Cap mohor raja/sultan Mahmud Syah Khalifatullah Ahiruzaman terbuat dari perak, dengan tangkai ukiran seperti tanduk yang terbuat dari perak berukir, bermotif Melayu dan Arab. Cap inilah yang menjadi bukti bahwa sultan Malaka terakhir (1511 M) pernah jadi Sultan kerajaan Kampa (1526-1528 M).

Cap kerajaan berbentuk lingkaran bulat pipih, terbuat dari besi/logam. Cap ini dianggap aneh karena terdapat tulisan di bagian muka dan bagian belakangnya. (sampai sekarang belum ada yang bisa membacanya.). kalau dilihat tulisannya adalah tulisan bergaya Arab Kufi.

Tombak kebesaran Raja (berukuran besar) dengan panjang lebih kurang 3 meter (dibawah dari Malaka).

Tombak Trisula (tombak kebesaran kerajaan) berbentuk 3 buah mata tombak seperti keris. Biasanya ini dipakai untuk acara kenegaraan, dan sebagai tiang bendera perang (dibawa dari Malaka).

Meriam Tembaga kerajaan yang diberi nama “Bujang Kalebong”.

Cupak Emas berukir yang dibawa dari Malaka (telah hilang).

Baju kebesaran Raja bersulam benang emas telah hancur.

Peti Sogha kerajaan.
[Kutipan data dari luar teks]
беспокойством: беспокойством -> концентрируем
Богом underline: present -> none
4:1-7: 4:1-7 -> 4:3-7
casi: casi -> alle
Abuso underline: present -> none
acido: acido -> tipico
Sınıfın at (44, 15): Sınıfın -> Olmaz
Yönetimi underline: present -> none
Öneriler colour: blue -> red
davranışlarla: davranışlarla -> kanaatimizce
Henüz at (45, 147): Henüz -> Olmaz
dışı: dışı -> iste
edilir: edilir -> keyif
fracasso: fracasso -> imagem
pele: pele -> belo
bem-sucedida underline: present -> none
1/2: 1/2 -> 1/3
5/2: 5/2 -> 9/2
Tempat menyimpan pakaian dan barang-barang raja serta permaisurinya (telah hancur)

Meja batu (diduga dari Giok) berukuran sebesar lemari /meja. Masih ada (hilang/ tenggelam secara ghaib bisa muncul kembali)

Tanda pangkat kebesaran terbuat dari emas disebut “Pisang Sasikek” telah diserahkan kepada negara sebagai tanda ikut berjuang untuk mencapai kemerdekaan Indonesia.
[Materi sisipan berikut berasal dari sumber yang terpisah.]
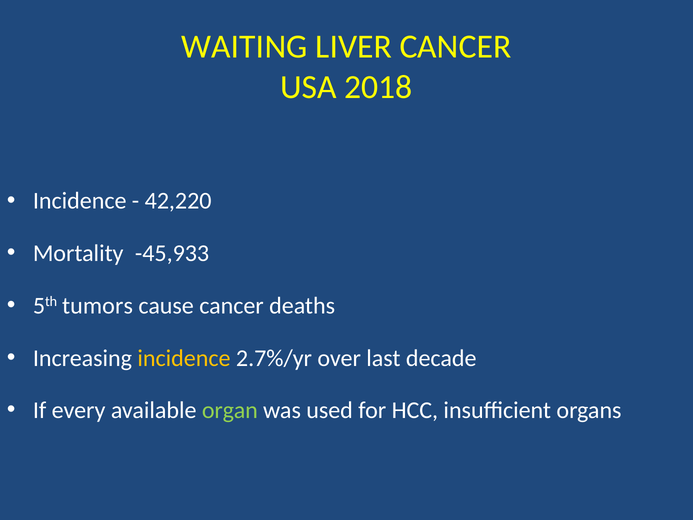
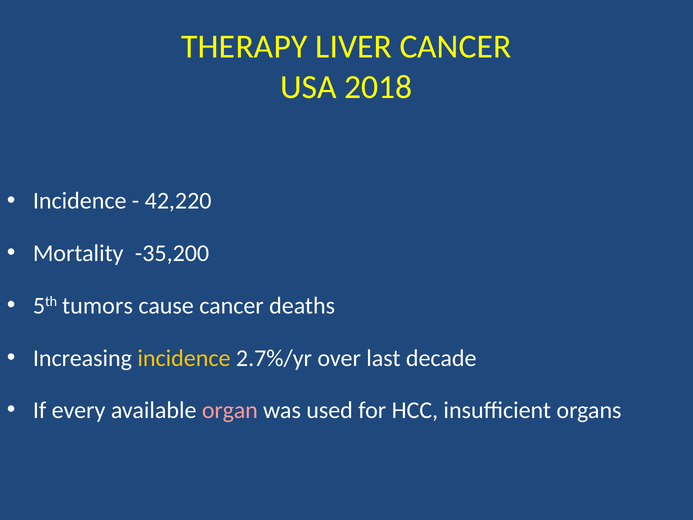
WAITING: WAITING -> THERAPY
-45,933: -45,933 -> -35,200
organ colour: light green -> pink
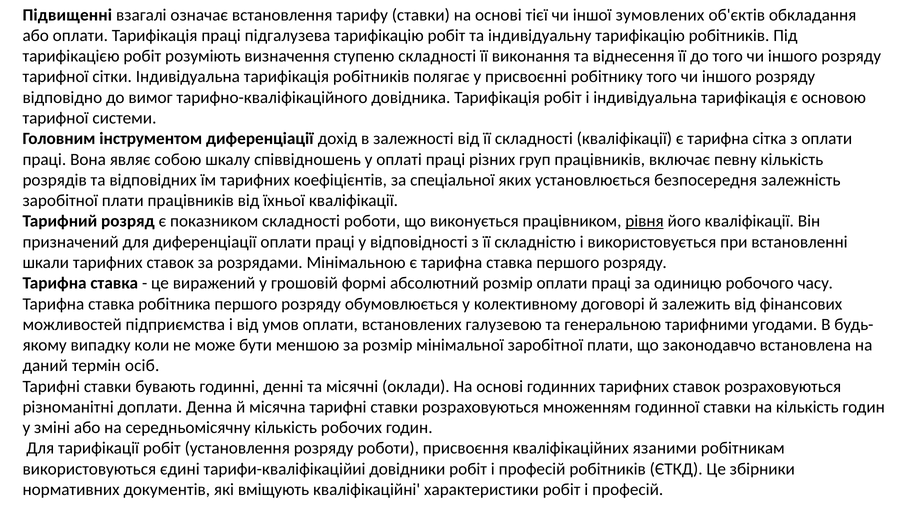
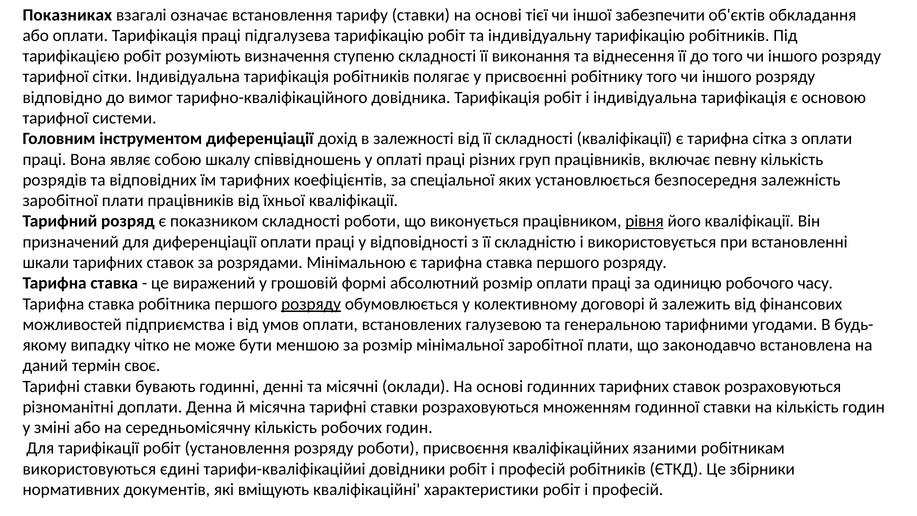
Підвищенні: Підвищенні -> Показниках
зумовлених: зумовлених -> забезпечити
розряду at (311, 304) underline: none -> present
коли: коли -> чітко
осіб: осіб -> своє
Bekas makam Raja (12 Selo) lokasi kuburan Raja di Koto Tinggi lebih kurang 3 Km dari Istana Raja.

Bekas benteng pertahanan dan parit perang sepanjang lebih kurang 1 Km tinggi 4 m dan lebar 3 m (sisa-sisanya masih bisa disaksikan sampai sekarang) lokasi : dikarangan tinggi lebih kurang 4 Km dari Pekan Tua atau 500 m dari jalan aspal di Karangan Tinggi.

Makam Panglima Perang kerajaan Kampa lokasi di dekat benteng/parit perang (4 Km dari Pekan Tua)
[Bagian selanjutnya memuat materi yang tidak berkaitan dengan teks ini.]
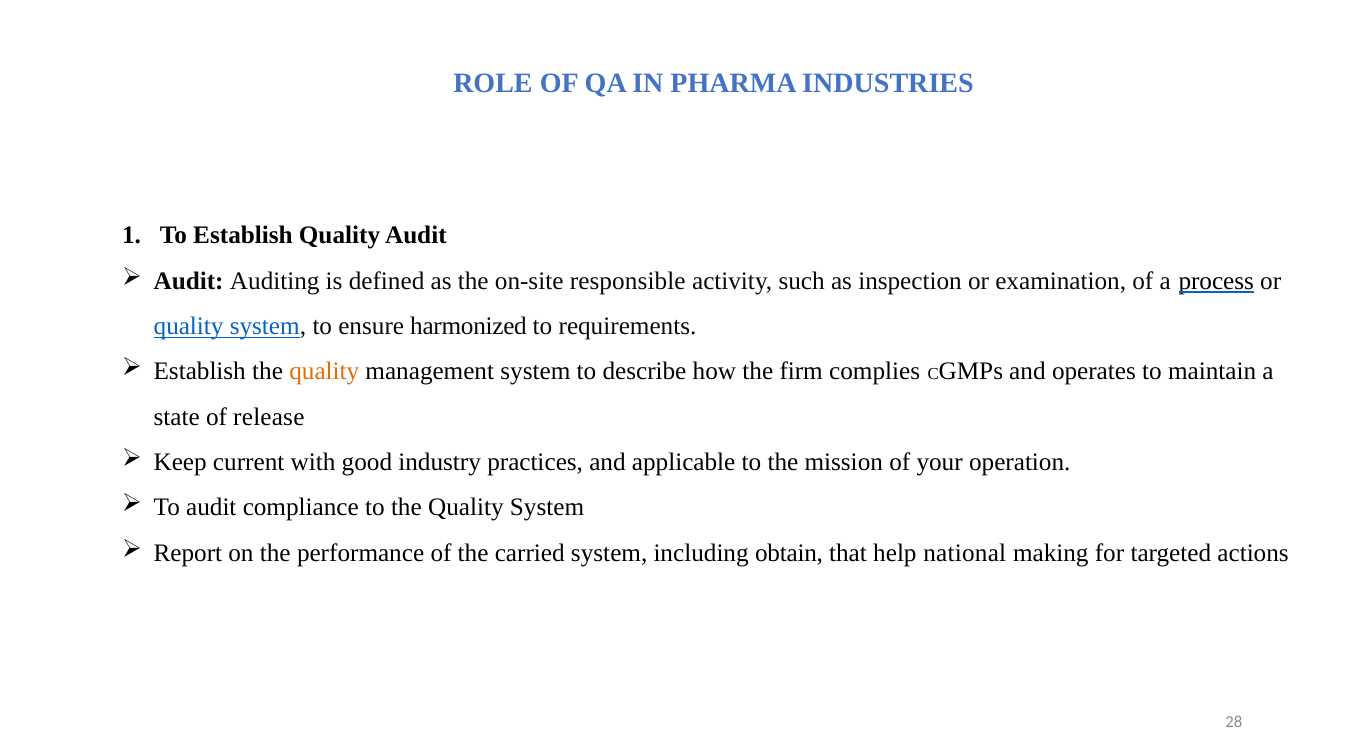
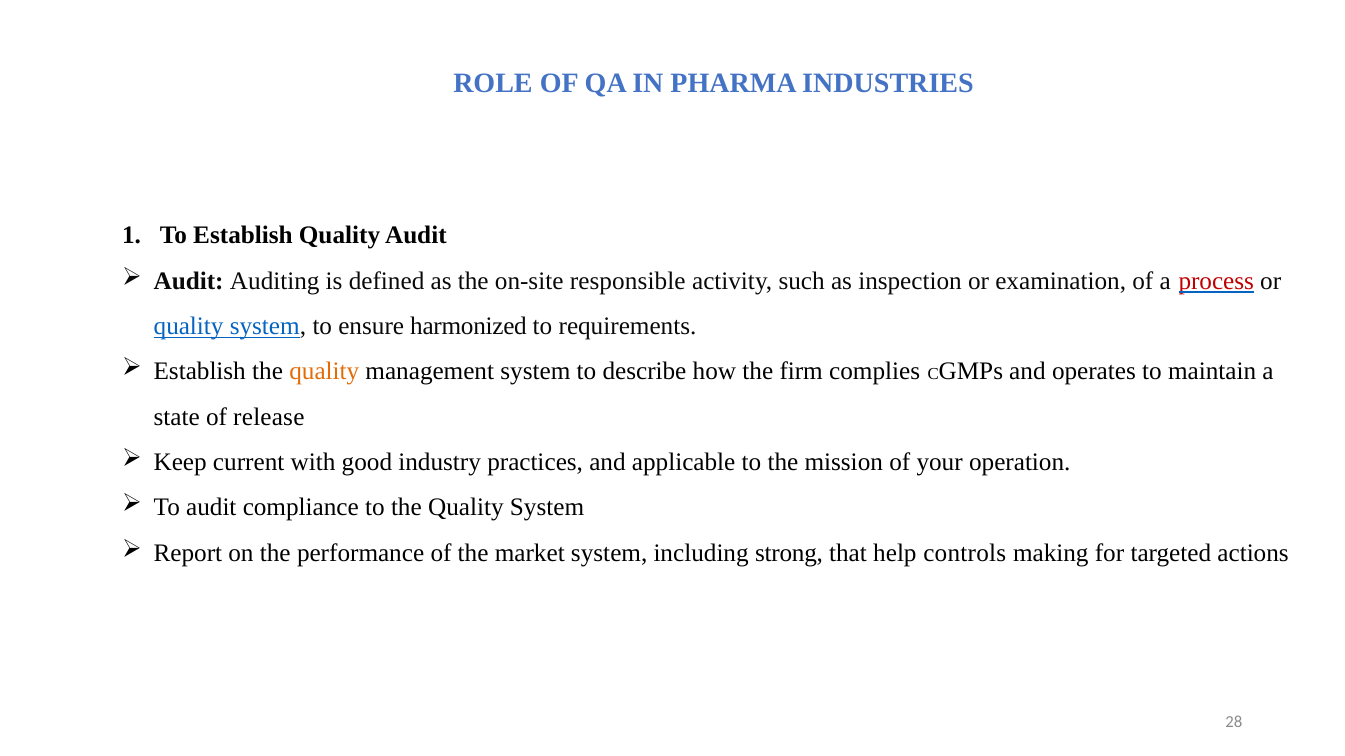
process colour: black -> red
carried: carried -> market
obtain: obtain -> strong
national: national -> controls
Makam Sultan Kampa terakhir (Sultan Adli Syah) yang mangkat tahun 1939 di Pekan Tua Kampa lebih kurang 500 m dari Masjid Raja Kampa.

Makam Permaisuri Sultan Mahmud Syah bernama Tun Sri Fatimah yang wafat tahun 1527 M. Makam berlokasi di perkuburan tua Sai Tonang Air Tiris.

Bekas pelabuhan kuno tempat tambatan perahu Dondang dan perahu Kajang dan sebagai pusat perdagangan (pasar) lokasi di karangan tinggi lebih kurang 500 m dari kompleks makam raja-raja Kampa.

Gong kebesaran kerajaan Kampa (telah hilang). Kilangan Tebu kerajaan (telah musnah). Lelo besar kerajaan telah hilang.

Cerita singkat ini ditulis di Bangkinang, 23 Maret 2018.

Sayangnya Bupati Kampar periode 2017-2022 H. Abdul Aziz wafat pada 27 Desember 2018, setelah 9 bulan menjadi Sultan Kampa ke-14 dengan gelar Sultan Mahmud Syah Khalifatullah Akhirulzaman.

Setelah 49 hari wafat, dia digantikan wakilnya Catur Sugeng Susanto yang dilantik pada 12 Februari 2019.